The mayor of a lakeside Oregon town is worried that a plan to lower the risk of a large earthquake causing the nearby dam to fail will hurt its tourist industry.
The U.S. Army Corps of Engineers, which has determined that a large earthquake could cause the spillway gates of the Detroit Dam to buckle, resulting in massive flooding, has announced it will try to minimize the danger by reducing the maximum height of the lake by five feet starting in April.
The nearby town of Detroit, Oregon, was heavily damaged by a wildfire last year. It depends on visitors coming to enjoy the lake to help revive the economy. The mitigation measure could affect boat ramp access to the lake.

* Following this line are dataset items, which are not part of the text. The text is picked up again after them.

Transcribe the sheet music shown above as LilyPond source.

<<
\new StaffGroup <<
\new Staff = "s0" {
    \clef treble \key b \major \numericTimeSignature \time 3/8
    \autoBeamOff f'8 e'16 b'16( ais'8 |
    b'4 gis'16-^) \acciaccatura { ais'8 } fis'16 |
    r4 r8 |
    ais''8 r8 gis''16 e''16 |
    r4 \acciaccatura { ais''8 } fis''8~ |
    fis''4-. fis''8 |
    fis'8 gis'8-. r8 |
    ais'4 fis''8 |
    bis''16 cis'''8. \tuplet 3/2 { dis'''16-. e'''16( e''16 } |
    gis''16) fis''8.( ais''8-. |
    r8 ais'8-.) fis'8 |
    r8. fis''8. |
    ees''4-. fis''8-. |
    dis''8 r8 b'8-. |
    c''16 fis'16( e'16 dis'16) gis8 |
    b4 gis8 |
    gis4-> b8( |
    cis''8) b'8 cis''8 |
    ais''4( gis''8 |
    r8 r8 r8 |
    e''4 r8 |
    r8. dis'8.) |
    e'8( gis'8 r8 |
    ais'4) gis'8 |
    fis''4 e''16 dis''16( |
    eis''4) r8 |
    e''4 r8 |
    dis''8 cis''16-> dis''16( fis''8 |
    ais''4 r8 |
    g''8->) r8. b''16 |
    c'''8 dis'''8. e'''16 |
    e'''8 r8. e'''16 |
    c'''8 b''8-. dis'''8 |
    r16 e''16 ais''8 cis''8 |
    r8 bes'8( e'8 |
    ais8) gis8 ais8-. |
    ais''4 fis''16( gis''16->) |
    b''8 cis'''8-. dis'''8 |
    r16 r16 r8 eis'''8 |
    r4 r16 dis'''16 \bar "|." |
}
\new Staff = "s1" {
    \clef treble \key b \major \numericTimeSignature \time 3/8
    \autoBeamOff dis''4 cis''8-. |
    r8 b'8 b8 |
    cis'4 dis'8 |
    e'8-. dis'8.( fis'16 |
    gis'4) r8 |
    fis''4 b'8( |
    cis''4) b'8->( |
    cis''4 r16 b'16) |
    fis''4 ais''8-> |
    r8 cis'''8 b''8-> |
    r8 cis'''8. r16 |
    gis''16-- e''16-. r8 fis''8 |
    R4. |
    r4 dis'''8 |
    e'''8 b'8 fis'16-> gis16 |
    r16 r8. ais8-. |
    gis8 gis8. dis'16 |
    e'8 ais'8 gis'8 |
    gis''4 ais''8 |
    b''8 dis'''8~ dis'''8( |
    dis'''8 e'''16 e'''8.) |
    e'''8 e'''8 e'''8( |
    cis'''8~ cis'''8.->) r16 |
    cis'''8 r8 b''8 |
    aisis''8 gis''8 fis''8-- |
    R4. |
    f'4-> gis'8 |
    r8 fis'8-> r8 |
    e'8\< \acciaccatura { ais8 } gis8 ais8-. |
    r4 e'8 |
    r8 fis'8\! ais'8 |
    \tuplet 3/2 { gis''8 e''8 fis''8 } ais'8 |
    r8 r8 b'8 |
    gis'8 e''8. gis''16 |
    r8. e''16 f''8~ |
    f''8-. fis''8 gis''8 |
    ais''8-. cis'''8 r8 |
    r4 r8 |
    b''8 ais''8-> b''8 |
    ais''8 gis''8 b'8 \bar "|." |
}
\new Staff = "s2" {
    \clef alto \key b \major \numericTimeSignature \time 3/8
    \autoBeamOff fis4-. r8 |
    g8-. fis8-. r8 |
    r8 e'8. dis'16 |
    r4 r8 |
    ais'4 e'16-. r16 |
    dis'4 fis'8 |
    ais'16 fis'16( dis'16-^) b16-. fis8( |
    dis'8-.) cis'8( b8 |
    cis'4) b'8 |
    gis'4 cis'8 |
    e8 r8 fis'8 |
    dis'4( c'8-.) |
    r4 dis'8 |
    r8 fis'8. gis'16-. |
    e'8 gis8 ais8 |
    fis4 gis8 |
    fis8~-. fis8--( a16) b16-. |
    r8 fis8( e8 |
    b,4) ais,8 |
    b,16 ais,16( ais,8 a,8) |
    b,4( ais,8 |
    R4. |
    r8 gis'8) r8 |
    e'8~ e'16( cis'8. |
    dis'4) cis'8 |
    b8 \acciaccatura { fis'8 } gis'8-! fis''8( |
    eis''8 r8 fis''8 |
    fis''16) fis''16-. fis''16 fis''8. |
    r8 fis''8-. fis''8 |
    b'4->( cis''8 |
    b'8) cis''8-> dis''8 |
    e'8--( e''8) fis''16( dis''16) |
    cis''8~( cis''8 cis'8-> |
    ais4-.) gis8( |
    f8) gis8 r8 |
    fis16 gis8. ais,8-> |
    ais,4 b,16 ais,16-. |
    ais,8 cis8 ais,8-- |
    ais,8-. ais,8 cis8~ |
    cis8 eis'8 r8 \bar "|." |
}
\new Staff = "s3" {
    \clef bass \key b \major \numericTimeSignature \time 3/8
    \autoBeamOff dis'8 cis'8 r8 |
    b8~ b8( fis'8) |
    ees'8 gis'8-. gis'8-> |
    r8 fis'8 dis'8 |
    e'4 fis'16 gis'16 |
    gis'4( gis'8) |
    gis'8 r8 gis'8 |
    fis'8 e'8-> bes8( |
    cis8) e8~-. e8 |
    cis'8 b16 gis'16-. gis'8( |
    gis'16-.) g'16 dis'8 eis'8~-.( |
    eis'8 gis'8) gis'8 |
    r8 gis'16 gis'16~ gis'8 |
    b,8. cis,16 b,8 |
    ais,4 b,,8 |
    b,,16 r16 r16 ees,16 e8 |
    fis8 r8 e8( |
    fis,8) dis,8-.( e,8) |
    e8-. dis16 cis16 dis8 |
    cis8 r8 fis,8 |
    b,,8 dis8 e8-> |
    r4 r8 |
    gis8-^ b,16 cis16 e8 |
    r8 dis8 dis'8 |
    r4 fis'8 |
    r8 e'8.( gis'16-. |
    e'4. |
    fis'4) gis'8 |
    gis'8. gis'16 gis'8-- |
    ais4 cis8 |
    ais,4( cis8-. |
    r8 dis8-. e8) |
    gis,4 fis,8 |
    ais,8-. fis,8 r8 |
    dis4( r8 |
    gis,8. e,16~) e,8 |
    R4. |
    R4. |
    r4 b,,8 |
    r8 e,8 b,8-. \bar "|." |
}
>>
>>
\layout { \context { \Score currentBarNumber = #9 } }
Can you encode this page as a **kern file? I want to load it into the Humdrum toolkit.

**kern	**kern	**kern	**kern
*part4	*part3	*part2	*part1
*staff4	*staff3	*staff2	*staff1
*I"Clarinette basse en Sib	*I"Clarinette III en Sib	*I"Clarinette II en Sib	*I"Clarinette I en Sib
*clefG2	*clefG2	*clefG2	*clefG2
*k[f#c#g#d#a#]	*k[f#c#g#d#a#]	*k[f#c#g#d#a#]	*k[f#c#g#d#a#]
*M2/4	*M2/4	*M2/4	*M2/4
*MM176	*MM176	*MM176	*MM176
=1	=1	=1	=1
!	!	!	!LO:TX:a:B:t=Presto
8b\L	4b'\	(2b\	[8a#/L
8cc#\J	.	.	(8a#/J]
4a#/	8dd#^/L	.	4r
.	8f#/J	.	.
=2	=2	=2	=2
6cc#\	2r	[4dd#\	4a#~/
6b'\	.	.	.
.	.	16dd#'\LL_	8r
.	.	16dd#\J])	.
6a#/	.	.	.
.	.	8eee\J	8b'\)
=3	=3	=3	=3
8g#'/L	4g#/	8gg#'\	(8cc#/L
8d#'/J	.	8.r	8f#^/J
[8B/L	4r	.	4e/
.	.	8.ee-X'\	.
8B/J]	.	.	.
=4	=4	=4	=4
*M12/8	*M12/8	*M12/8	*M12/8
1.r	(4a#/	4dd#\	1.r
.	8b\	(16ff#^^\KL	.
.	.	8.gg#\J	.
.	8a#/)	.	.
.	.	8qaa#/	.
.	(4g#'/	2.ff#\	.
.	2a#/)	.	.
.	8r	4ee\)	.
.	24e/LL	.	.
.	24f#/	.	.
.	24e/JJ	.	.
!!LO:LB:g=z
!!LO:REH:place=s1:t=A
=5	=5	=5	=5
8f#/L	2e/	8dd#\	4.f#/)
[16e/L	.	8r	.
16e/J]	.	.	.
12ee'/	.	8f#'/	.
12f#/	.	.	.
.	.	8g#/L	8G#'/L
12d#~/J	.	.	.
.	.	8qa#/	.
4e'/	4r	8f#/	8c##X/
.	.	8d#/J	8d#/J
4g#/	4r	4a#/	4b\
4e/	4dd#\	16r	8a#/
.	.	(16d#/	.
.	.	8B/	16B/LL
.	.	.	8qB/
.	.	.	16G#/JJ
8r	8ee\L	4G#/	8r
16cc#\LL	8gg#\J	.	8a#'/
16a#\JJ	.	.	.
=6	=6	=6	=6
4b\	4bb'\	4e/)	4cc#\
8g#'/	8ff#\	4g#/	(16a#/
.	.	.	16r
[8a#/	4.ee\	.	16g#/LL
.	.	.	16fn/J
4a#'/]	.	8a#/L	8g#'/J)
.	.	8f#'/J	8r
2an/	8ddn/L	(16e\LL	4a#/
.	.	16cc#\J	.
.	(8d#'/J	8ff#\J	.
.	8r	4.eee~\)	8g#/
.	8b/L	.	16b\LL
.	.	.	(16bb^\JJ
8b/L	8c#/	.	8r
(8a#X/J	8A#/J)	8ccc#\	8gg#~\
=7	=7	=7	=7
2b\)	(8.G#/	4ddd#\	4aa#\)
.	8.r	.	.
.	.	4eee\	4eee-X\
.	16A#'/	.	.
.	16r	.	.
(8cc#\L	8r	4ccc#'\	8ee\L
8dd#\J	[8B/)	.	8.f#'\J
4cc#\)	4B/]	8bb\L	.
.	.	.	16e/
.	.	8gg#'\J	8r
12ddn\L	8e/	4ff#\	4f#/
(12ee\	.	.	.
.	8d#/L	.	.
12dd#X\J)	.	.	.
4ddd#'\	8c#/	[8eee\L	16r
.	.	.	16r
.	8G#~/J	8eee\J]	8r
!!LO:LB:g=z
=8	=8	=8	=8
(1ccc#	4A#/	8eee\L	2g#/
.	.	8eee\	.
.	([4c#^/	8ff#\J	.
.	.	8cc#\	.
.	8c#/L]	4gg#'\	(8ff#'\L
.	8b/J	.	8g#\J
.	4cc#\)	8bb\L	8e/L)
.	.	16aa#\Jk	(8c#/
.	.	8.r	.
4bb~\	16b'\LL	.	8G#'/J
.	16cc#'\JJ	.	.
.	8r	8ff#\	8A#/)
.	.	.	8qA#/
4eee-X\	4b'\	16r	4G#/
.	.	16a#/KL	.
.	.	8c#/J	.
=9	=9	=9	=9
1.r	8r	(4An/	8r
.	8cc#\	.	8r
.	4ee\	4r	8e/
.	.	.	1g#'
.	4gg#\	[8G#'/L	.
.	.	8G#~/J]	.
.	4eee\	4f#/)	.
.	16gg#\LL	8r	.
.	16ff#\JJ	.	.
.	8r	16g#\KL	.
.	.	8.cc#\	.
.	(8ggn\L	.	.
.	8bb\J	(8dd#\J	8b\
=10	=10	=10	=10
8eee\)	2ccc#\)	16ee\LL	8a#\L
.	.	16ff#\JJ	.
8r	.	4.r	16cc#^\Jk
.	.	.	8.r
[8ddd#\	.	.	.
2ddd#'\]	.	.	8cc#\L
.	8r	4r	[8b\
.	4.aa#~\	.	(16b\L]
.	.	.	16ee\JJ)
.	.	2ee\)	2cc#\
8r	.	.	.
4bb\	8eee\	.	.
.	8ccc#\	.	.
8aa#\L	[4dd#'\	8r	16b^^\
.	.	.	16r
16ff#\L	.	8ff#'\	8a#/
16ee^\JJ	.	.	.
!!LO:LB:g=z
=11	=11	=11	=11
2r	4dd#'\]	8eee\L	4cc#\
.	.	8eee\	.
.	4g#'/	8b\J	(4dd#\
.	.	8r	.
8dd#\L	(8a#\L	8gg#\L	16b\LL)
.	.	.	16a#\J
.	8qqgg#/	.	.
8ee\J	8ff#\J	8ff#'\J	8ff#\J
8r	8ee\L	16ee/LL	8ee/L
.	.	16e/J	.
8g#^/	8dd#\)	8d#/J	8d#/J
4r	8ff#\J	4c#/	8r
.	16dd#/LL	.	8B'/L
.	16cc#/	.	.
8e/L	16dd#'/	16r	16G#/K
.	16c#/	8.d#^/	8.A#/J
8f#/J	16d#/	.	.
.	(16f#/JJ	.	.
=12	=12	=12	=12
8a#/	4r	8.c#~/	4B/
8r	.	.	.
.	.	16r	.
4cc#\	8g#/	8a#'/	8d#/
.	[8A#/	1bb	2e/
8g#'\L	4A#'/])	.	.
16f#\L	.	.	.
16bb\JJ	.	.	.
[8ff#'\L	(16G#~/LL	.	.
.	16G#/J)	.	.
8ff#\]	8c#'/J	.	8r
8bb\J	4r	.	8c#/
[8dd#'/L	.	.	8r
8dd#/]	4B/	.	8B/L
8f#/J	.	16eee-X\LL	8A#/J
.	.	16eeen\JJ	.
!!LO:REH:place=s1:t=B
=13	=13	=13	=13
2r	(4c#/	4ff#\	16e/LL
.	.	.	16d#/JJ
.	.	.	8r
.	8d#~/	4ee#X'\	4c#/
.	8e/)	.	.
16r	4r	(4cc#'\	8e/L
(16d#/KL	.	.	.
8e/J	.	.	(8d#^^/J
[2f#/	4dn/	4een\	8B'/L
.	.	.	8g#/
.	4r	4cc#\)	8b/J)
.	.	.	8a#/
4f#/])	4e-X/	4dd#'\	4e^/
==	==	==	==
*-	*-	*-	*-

“Unfortunately, five feet is huge for us,” Detroit Mayor Jim Trett told the Salem Statesman Journal. “We’re disappointed. This is a critical year for us to get people back up here.”
Impacts on boat ramps will depend on weather conditions, with availability likely reduced by less than one week in some years to up to 20 days in others, the Corps said. One ramp could possibly be out of commission for up to a month.
“The availability of marinas and boat ramps located in the higher portions of the reservoir will be reduced by zero to 19 days,” said Corps spokesman Edward “Tom” Conning. “In 50% of years modeled, boat ramp availability for seven of the nine boat ramps are likely to be reduced by less than one week.”
The Corps said it continues to evaluate the seismic performance of the spillway and other components of the dam to determine if long-term modifications or changes to operations will be necessary.